• Before-and-after object listings:
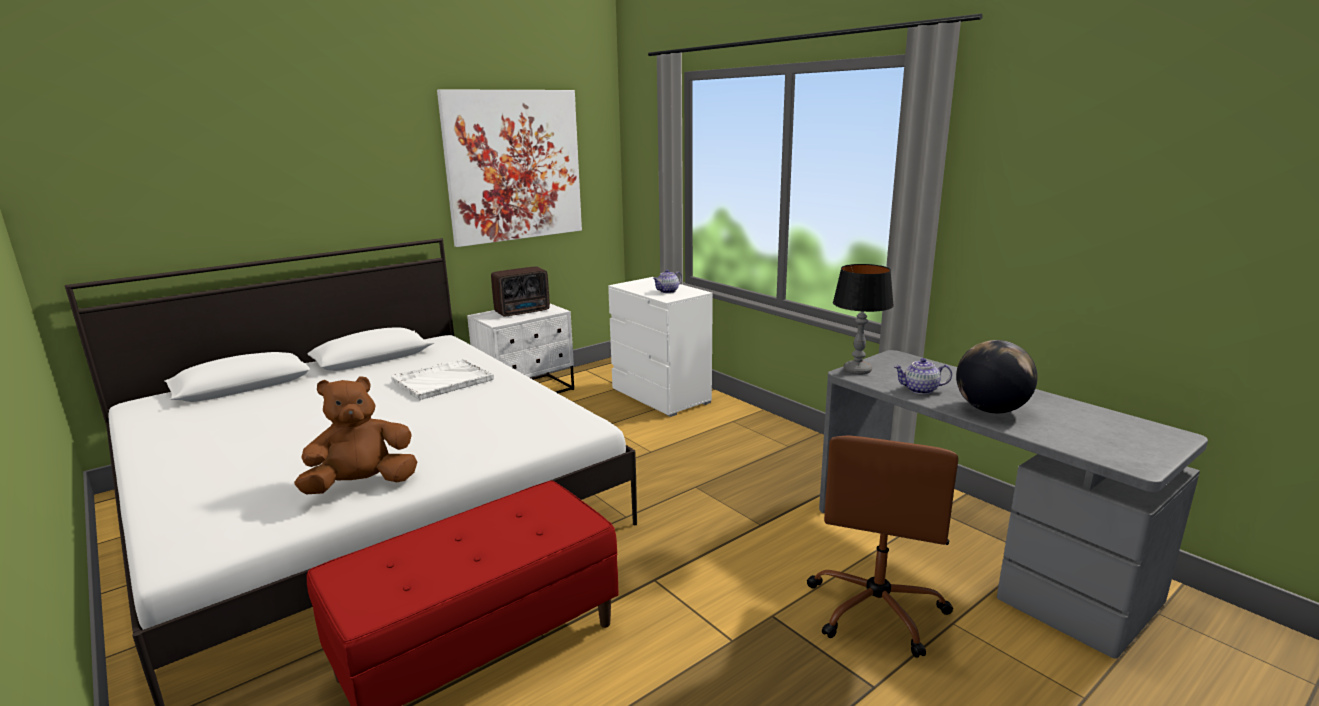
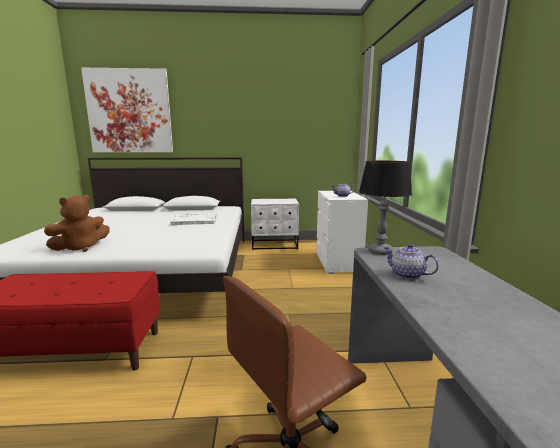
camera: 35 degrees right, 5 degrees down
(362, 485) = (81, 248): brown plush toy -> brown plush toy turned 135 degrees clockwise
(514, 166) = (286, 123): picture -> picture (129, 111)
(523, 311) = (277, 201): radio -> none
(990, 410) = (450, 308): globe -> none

---

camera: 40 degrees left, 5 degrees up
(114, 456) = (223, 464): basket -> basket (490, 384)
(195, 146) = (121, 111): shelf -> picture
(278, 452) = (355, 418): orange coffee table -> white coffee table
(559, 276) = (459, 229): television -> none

...

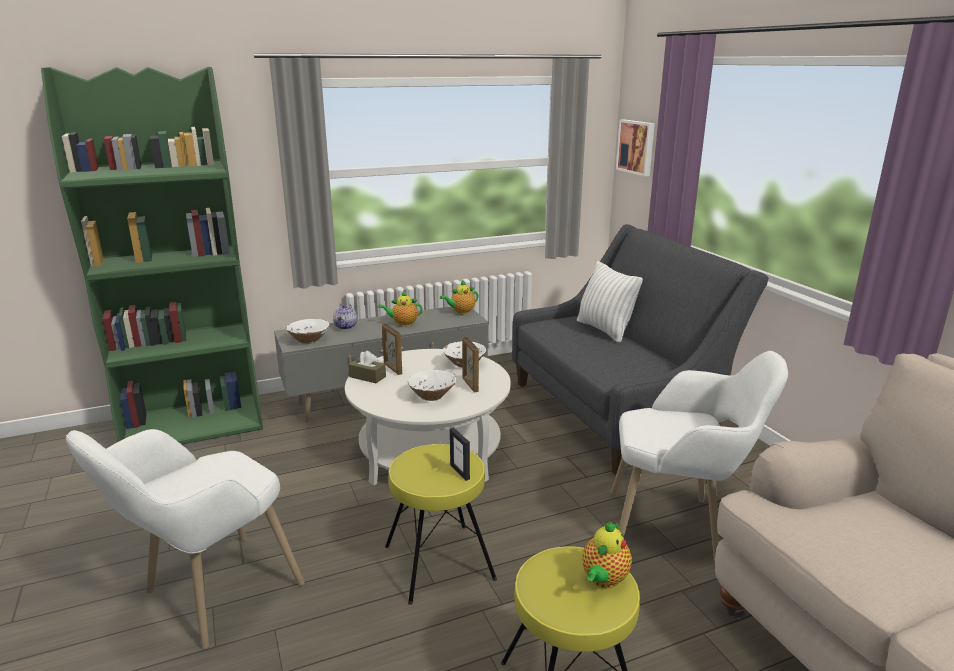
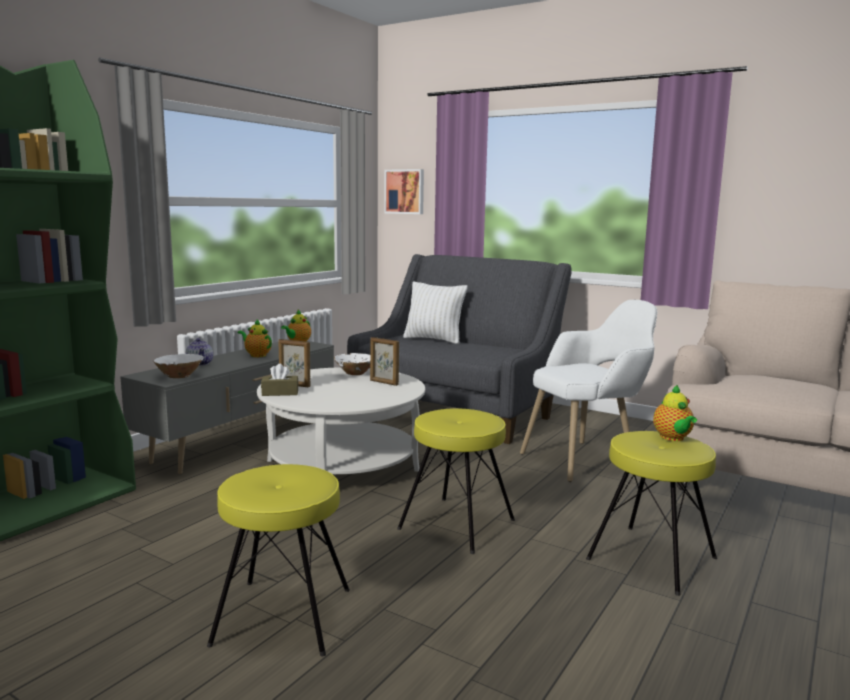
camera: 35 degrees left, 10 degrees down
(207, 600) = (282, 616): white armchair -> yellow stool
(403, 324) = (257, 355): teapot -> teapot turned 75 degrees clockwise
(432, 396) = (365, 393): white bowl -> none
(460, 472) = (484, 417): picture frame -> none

• Work order: What are the lines, exactly as written above, from the line with "camera: 35 degrees left, 10 degrees down" to the line with "(460, 472) = (484, 417): picture", both included? Output only those.

• Reply:
camera: 35 degrees left, 10 degrees down
(207, 600) = (282, 616): white armchair -> yellow stool
(403, 324) = (257, 355): teapot -> teapot turned 75 degrees clockwise
(432, 396) = (365, 393): white bowl -> none
(460, 472) = (484, 417): picture frame -> none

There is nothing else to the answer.